Understanding bacterial transport in the subsurface is critical both in preventing microbial contamination of drinking-water supplies and in successful implementation of bioremediation schemes. Much of the subsurface microbial community is motile and can actively swim due to their flagella. Many motile bacterial species exhibit chemotaxis to chemoattractants, however, chemotaxis is often excluded from bacterial transport models.
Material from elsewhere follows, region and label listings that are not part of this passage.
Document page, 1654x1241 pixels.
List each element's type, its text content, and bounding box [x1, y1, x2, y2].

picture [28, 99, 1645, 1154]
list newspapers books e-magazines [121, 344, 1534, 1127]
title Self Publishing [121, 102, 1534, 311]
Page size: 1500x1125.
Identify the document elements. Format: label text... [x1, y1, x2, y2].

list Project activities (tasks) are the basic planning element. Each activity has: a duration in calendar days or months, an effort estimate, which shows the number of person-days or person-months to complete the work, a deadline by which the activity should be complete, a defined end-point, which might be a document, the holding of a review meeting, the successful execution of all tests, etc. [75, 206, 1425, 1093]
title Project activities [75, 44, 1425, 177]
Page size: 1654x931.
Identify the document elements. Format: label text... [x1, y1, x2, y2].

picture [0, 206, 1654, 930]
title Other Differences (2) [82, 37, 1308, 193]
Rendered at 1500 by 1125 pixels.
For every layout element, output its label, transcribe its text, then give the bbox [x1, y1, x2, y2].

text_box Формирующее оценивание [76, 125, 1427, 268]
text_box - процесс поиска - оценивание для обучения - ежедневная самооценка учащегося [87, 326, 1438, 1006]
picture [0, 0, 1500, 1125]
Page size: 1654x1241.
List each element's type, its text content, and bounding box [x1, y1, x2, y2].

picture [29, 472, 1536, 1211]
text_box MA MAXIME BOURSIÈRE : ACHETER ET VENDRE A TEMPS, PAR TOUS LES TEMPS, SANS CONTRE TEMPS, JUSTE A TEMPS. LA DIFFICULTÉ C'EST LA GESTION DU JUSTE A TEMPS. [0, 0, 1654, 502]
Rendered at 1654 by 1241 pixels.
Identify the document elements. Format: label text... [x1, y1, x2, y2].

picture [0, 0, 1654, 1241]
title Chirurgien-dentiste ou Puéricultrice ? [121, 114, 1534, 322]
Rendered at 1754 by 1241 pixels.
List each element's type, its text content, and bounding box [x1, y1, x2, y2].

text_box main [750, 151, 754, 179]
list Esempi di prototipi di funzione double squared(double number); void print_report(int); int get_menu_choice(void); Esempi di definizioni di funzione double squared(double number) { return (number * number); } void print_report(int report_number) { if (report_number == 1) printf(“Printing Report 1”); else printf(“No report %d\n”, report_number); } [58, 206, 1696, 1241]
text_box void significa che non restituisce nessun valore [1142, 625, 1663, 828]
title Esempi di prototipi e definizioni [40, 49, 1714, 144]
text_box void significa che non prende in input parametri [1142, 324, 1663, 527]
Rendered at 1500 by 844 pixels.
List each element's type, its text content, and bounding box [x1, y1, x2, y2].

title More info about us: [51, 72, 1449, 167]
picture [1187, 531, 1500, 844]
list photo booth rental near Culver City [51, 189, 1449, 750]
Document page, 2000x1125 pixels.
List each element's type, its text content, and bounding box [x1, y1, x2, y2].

Our hypotheses address two scenarios in which chemotaxis has been theoretically predicted to be relevant, but not proven experimentally: (a) Theoretically predicted traveling bands of chemotactic bacteria can be observed experimentally, and correspond to chemical gradients created by bacterial consumption of substrate. (b) Chemotactic bacteria migrate into regions of low permeability in response to chemical gradients created in the freely-flowing media.

Our specific objectives are:

1. To optimize a novel visualization system for simultaneously observing bacterial transport and aqueous chemical concentrations in 2D micromodels whose surfaces are labeled with sensor molecules.

2. To experimentally investigate Hypotheses a and b with the visualization system in the following scenarios: (a) a homogeneous porous medium where the consumable chemoattractant concentration is initially uniform and where traveling bacterial bands should occur; and (b) a dual permeability porous medium in which chemoattractant diffuses from the low permeability region.

3. To develop a pore-scale numerical model to describe the observed transport phenomena. Specifically, a Lattice-Boltzmann model will be generalized to account for cell attachment and Knudsen diffusion.

4. To develop Darcy-scale analytical solutions for chemotaxis and to evaluate the Darcy-scale mobile-immobile zone concept.

We will use the visually appealing imaging techniques employed in this proposal to improve undergraduate education and community outreach, including a science fair for middle school girls and research experience for high school teachers. We will also offer a research opportunity for a mathematics major to work on modeling tasks.